Andy Burnham – so far not really feeling it.

I think Jon Cruddas called it right, whether because of collective responsibility or something else, we have known these guys for so long but we simply don’t know what they stand for, so its hard to call. For all I know Ed Milliband believes we should remove road signs and replace them with wind turbines. That doesn’t matter right now because its only the labour MPs who have a vote for the moment. We can’t really tell until the tv debates who has the best policies.

Women women everywhere

May 12, 2010

Are there going to be any more women in the cabinet? Theresa May being given the women and equality brief in addition to her home office responsibilities doesn’t bode well.

Of course, promotion should be on merit not gender. But there are certain standards the government expects of business, and in addition to the commons there is also the opportunity to draw from or bring them into the Lords.

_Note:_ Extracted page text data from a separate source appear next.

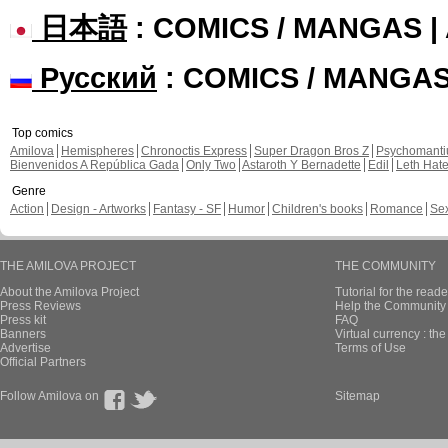
日本語
: COMICS / MANGAS 
Русский
: COMICS / MANGA
Top comics
Amilova
Hemispheres
Chronoctis Express
Super Dragon Bros Z
Psychomant
Bienvenidos A República Gada
Only Two
Astaroth Y Bernadette
Edil
Leth Hat
Genre
Action
Design - Artworks
Fantasy - SF
Humor
Children's books
Romance
Se
THE AMILOVA PROJECT
THE COMMUNITY
About the Amilova Project
Tutorial for the reade
Press Reviews
Help the Community 
Press kit
FAQ
Banners
Virtual currency : th
Advertise
Terms of Use
Official Partners
Follow Amilova on
Sitemap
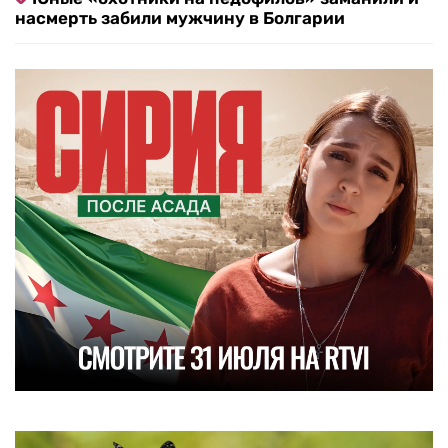
насмерть забили мужчину в Болгарии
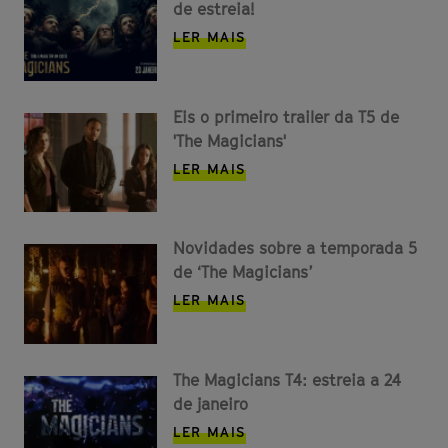
de estreia!
LER MAIS
Eis o primeiro trailer da T5 de
'The Magicians'
LER MAIS
Novidades sobre a temporada 5
de ‘The Magicians’
LER MAIS
The Magicians T4: estreia a 24
de janeiro
LER MAIS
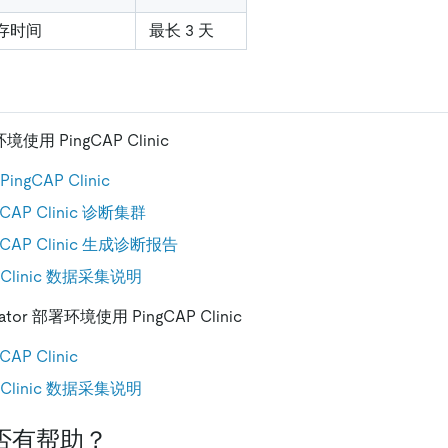
存时间
最长 3 天
境使用 PingCAP Clinic
ngCAP Clinic
gCAP Clinic 诊断集群
gCAP Clinic 生成诊断报告
P Clinic 数据采集说明
rator 部署环境使用 PingCAP Clinic
CAP Clinic
P Clinic 数据采集说明
否有帮助？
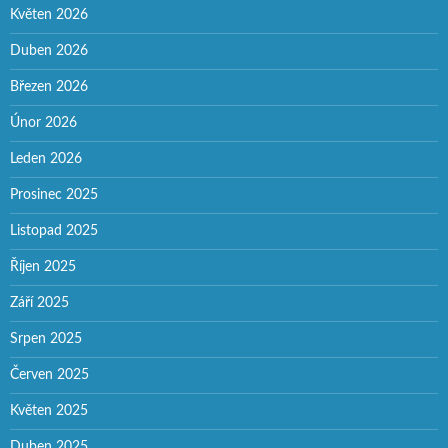
Květen 2026
Duben 2026
Březen 2026
Únor 2026
Leden 2026
Prosinec 2025
Listopad 2025
Říjen 2025
Září 2025
Srpen 2025
Červen 2025
Květen 2025
Duben 2025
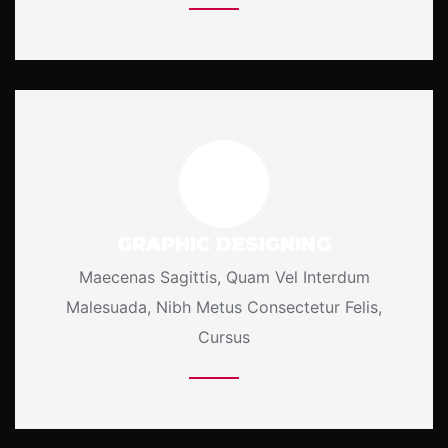
GRAPHIC DESIGNING
Maecenas Sagittis, Quam Vel Interdum
Malesuada, Nibh Metus Consectetur Felis,
Cursus
More Details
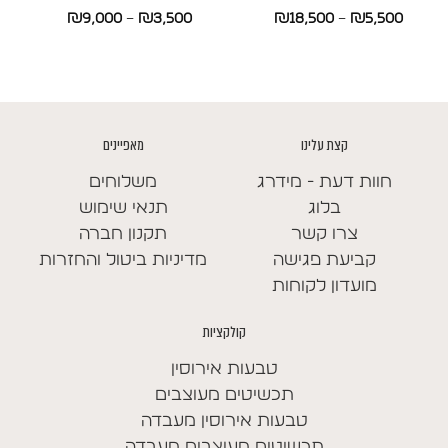
טווח
טווח
₪
9,000
–
₪
3,500
₪
18,500
–
₪
5,500
מחירים:
מחירים:
עד
עד
קצת עלינו
מאפיינים
חוות דעת - מידרג
משלוחים
בלוג
תנאי שימוש
צרו קשר
תקנון חברה
קביעת פגישה
מדיניות ביטול והחזרות
מועדון לקוחות
קולקציות
טבעות אירוסין
תכשיטים מעוצבים
טבעות אירוסין מעבדה
תכשיטים מעוצבים מעבדה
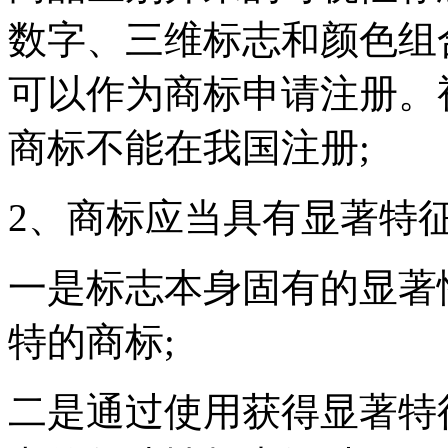
数字、三维标志和颜色组
可以作为商标申请注册。
商标不能在我国注册;
2、商标应当具有显著特
一是标志本身固有的显著
特的商标;
二是通过使用获得显著特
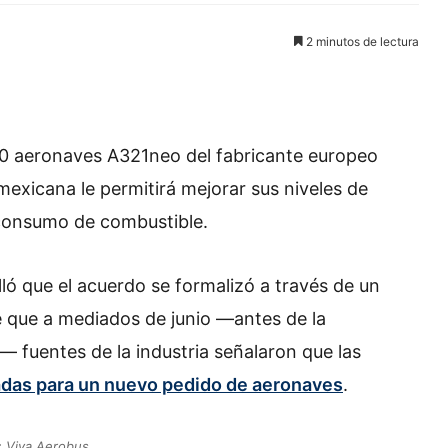
2 minutos de lectura
90 aeronaves A321neo del fabricante europeo
mexicana le permitirá mejorar sus niveles de
l consumo de combustible.
ó que el acuerdo se formalizó a través de un
que a mediados de junio —antes de la
— fuentes de la industria señalaron que las
das para un nuevo pedido de aeronaves
.
: Viva Aerobus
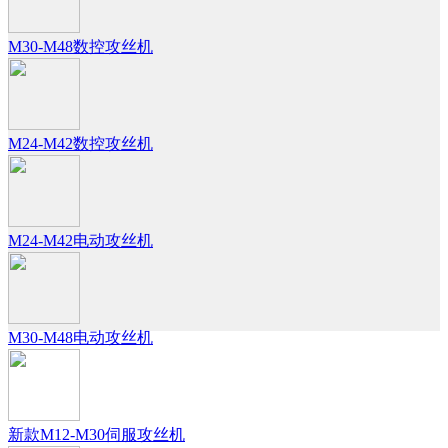
M30-M48数控攻丝机
M24-M42数控攻丝机
M24-M42电动攻丝机
M30-M48电动攻丝机
新款M12-M30伺服攻丝机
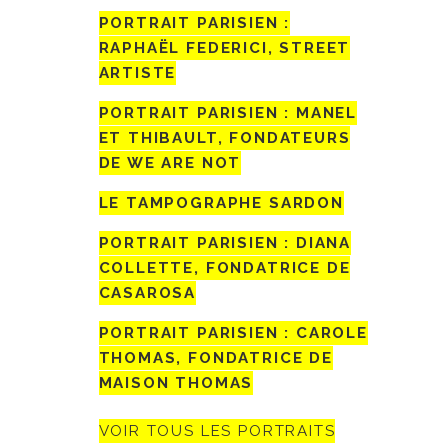
PORTRAIT PARISIEN :
RAPHAËL FEDERICI, STREET
ARTISTE
PORTRAIT PARISIEN : MANEL
ET THIBAULT, FONDATEURS
DE WE ARE NOT
LE TAMPOGRAPHE SARDON
PORTRAIT PARISIEN : DIANA
COLLETTE, FONDATRICE DE
CASAROSA
PORTRAIT PARISIEN : CAROLE
THOMAS, FONDATRICE DE
MAISON THOMAS
VOIR TOUS LES PORTRAITS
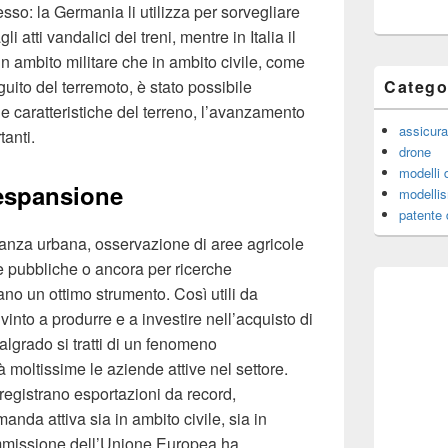
so: la Germania li utilizza per sorvegliare
li atti vandalici dei treni, mentre in Italia il
 in ambito militare che in ambito civile, come
ito del terremoto, è stato possibile
Catego
le caratteristiche del terreno, l’avanzamento
assicura
tanti.
drone
modelli 
 espansione
modellis
patente 
lianza urbana, osservazione di aree agricole
e pubbliche o ancora per ricerche
tano un ottimo strumento. Così utili da
into a produrre e a investire nell’acquisto di
algrado si tratti di un fenomeno
 moltissime le aziende attive nel settore.
si registrano esportazioni da record,
nda attiva sia in ambito civile, sia in
ommissione dell’Unione Europea ha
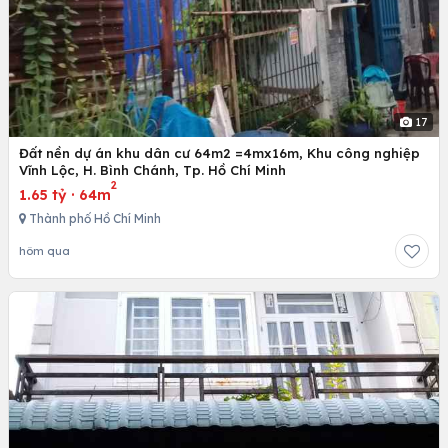
17
Đất nền dự án khu dân cư 64m2 =4mx16m, Khu công nghiệp
Vĩnh Lộc, H. Bình Chánh, Tp. Hồ Chí Minh
2
1.65 tỷ
·
64m
Thành phố Hồ Chí Minh
hôm qua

I am not suggesting Margaret Thatcher.

There are all sorts of obstacles ahead for a coalition which has the word ‘liberal’ and the word ‘conservative’ in it. But watching the press conference today, seeing the amiability between the two leaders, you could be forgiven for thinking it would be far more stable than any treaty between Brown and Blair. Clegg looked a little nervous, sometimes overcome almost, and his eyes seemed to me to light up at the thought of meeting world leaders. He did try to meet Obama once, and people mocked him for it – not so ridiculous now.

No doubt we will be hearing a lot of the new politics narrative. Probably it will be quoted back at them every time a back bencher breaks ranks to criticise the other party, or every time there’s a political scandal ala Blair’s ‘whiter than white’.  But they need to change PMQs immediately, quite apart from the structural changes involved.

LD and Con MPs should be under strict orders not to jeer, not to shout anyone down, not to mock people in the way the LDs have suffered for so long…but not to respond when the opposition makes a jarring claim. Perhaps even to clap their own leader. Many MPs may think that simply to sit there quietly is beneath them, however in the future hopefully acting like children should be beneath them too.

Let it be just the Labour MPs who jeer this wednesday. Then we’ll see the press reaction and how quickly PMQs changes overnight. Lets make it something we can be proud of.


May 11, 2010

Coalitions are great. You get the best of both worlds and you can claim that your party supported it the whole time. Take tuition fees and opposition to ID cards in Scotland.

True enough there are some differences with the parties but they all have one thing in common: they didn’t win. It is the natural thing to do to combine and proceed. How on earth we are going to combine the words ‘conservative’ and ‘liberal’ together is anyones guess. But there is common ground, indeed the two parties have been less distant in the last parliament than previously. We will not be taking the brain of a pig and attaching it to the body of a goat. Politicians work together all the time. We’ll be taking a paragraph and a chapter of policies and sticking them together. Why can’t that work?

Everyone says theres a Scottish, Welsh and Northern Irish precedent. However there is a recent UK precedent too. If you can get a coalition of Brown and Blair then you can certainly do a coalition of Cameron and Clegg.

Mind you , first time in history? I am not sure I trust LD motives for “speaking first” to the conservatives. I still think its possible its a means of justifying their eventual decision to join with labour.